I'm not keen on the idea of conscripting an army, but I like the idea of pulling leader figures from citizenry. Hinterland had a neat tradeoff between having a guy at home in his house doing something useful (alchemist, blacksmith, whatever) versus bringing him out into the field with you to adventure.
I think Age of Wonders might have had something along those lines as well where someone sitting in a city could cast spells that affected the overall board, but I can't recall.
King of Dragon's Pass didn't quite have that concept, but the council you had was abstractly pulled from the citizenry and the fact that each had their own skills and bias was quite interesting.
Well, most of your army is conscripted at some point. If you're making troops, they come from your population and get trained up. A millitia in this case is effectively just a rush build of troops: give them gear and don't train them. Normal soldiers would have training, so you'd use a lot fewer people to get the same effectiveness.

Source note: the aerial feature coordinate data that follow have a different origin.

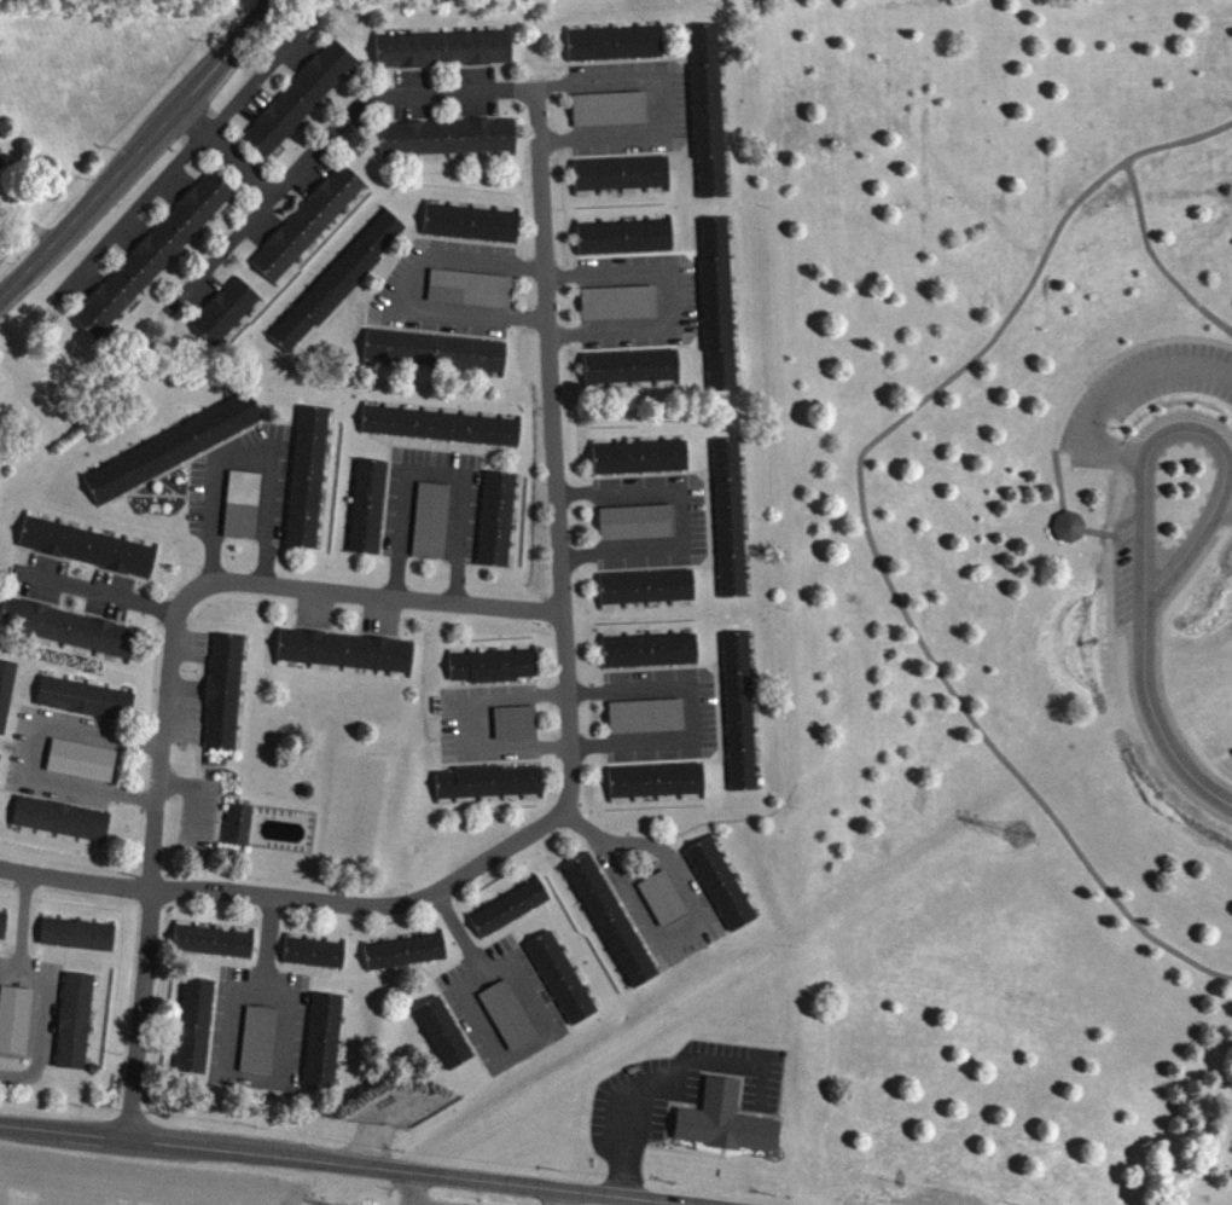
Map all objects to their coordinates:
building: (617, 52)
building: (445, 57)
building: (301, 107)
road: (671, 112)
building: (612, 117)
building: (709, 119)
road: (322, 141)
building: (449, 145)
road: (138, 150)
road: (227, 152)
building: (2, 170)
building: (623, 181)
building: (310, 231)
building: (473, 232)
building: (627, 245)
road: (1156, 260)
building: (155, 263)
building: (339, 290)
road: (421, 295)
building: (472, 297)
road: (668, 310)
building: (719, 310)
building: (620, 311)
building: (227, 320)
road: (549, 354)
road: (1118, 355)
building: (437, 359)
building: (631, 376)
parking lot: (1141, 396)
building: (443, 434)
road: (1197, 437)
road: (242, 450)
building: (175, 456)
building: (642, 465)
road: (438, 476)
road: (1057, 479)
building: (309, 485)
building: (244, 513)
building: (370, 514)
road: (680, 516)
building: (1066, 524)
building: (731, 526)
building: (499, 527)
building: (433, 529)
building: (638, 530)
road: (1098, 531)
road: (867, 532)
building: (90, 555)
park: (1004, 585)
road: (103, 590)
building: (648, 595)
building: (69, 635)
building: (347, 659)
building: (651, 659)
building: (495, 674)
building: (7, 700)
building: (225, 700)
building: (87, 707)
road: (571, 715)
building: (741, 719)
road: (1155, 720)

I really like the idea personally. I've always hated how a single archer can conquer a city of 5000 people somehow, and this way if you have the weapons to try and stop that, you can (at a heavy cost considering that people are valuable).
AoW 2 did have that, but it was your wizard (ie you, the sovereign). There was no other unit capable of casting overland. If your wizard was in a wizard tower, your heroes would create a little pocket of your range around them, letting you cast anywhere they went.